- **Страница**
Другие контексты улыбки позволяют думать, что с нею поэт ассоциировал нечто серьезное, даже трагическое. Ср.:

И пусть последние цари,
Улыбкой поборая гнев,
Над заревом могил зари
Стоят, окаменев.
Ладомир, 1920, 1922[35]

Цари так же созерцают пожар, как и герой комментируемого стихотворения, но они часть того мира и должны погибнуть, а лирическое «я» Хлебникова – творец, стоящий над миром, сам его сжигающий и воссоздающий. Иное распределение ролей при тех же зловещих декорациях (пожар) и ремарках [улыбка, смех, курение (!) героя] мы видим в поэме «Председатель чеки» (1921). Герой поэмы тоже созерцает пожар всего мира (Москвы), любуется им, он тоже подобен Богу, из «Бытия»:

Он любит выйти на улицы пылающего мира
И сказать: «Хорошо».

Но это герой не созидающий, как в «Огнивом-сечивом…», а «беспечно» разрушающий. Это Нерон, как он и назван в поэме, это сниженный новый божок, пародия на того демиурга, которого представлял себе Хлебников когда-то:

Пришел, смеется, берет дыму.
Приходит вновь, опять смеется.
Опять взял горку белых ружей для белооблачной пальбы <…>
Молчит и синими глазами опять смеется и берет
С беспечным хохотом в глазах
Советских дымов горсть изрядную.

- **Исходные данные**
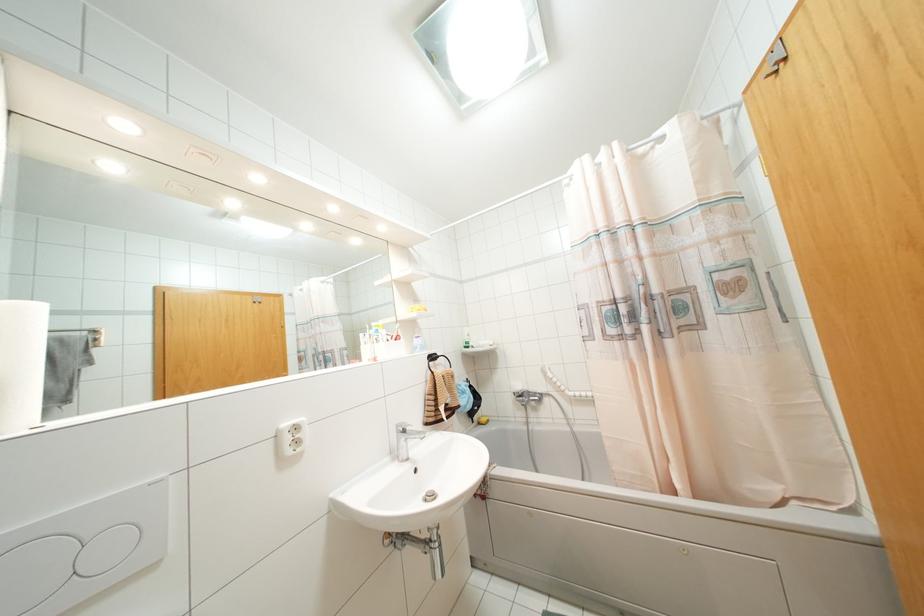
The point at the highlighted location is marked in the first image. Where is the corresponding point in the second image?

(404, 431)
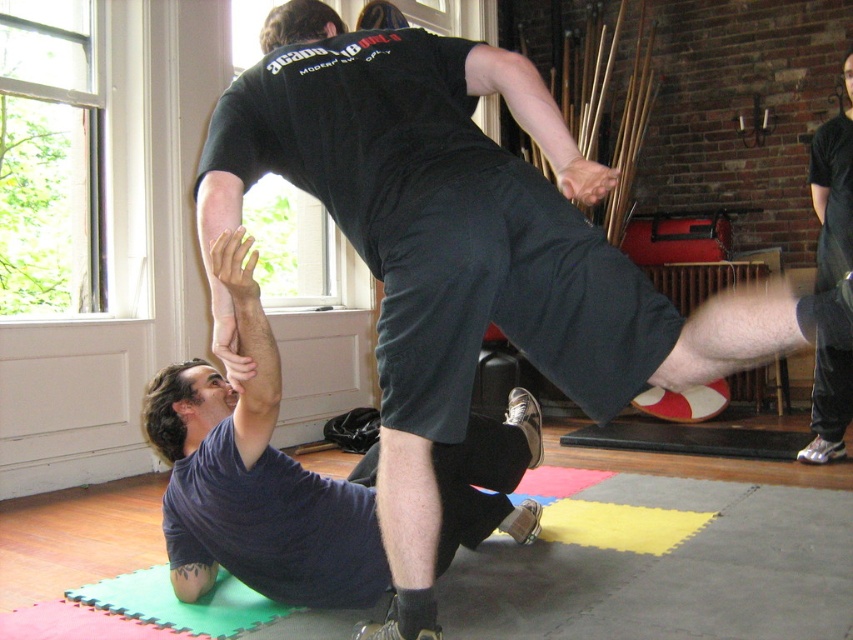
You are a martial artist practicing on the green foam yoga mat at lower left. You need to grab the dark blue fabric squat at lower left to complete a move. Can you reach it without moving your feet?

- **Условие задания**
Ответьте, пожалуйста, на вопросы по странице:
1. Что созерцают цари из «Ладомира», так же как герой комментируемого стихотворения?
2. Какой год указан для поэмы «Председатель чеки»?
3. Как назван в поэме «Председатель чеки» её герой?
Отвечайте, опираясь только на страницу.

- **Решение**
1. Пожар.
2. 1921.
3. Нероном.